- **Data for processing**:

•••

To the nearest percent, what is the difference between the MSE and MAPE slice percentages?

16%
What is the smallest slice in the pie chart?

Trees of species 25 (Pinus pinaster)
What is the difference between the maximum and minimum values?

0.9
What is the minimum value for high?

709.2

•••

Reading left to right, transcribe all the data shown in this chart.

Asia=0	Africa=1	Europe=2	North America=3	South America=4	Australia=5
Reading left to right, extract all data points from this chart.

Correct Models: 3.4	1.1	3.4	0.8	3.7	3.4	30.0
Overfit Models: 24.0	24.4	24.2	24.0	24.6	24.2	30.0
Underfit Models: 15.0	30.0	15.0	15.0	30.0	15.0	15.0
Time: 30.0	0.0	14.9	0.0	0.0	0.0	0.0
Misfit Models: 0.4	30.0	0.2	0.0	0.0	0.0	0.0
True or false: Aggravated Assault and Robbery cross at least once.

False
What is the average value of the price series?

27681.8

•••

- **Exercise**: Pull out every line of the records that contains the word "chart" and list those lines in their original order.

- **Task answer**:
What is the smallest slice in the pie chart?
Reading left to right, transcribe all the data shown in this chart.
Reading left to right, extract all data points from this chart.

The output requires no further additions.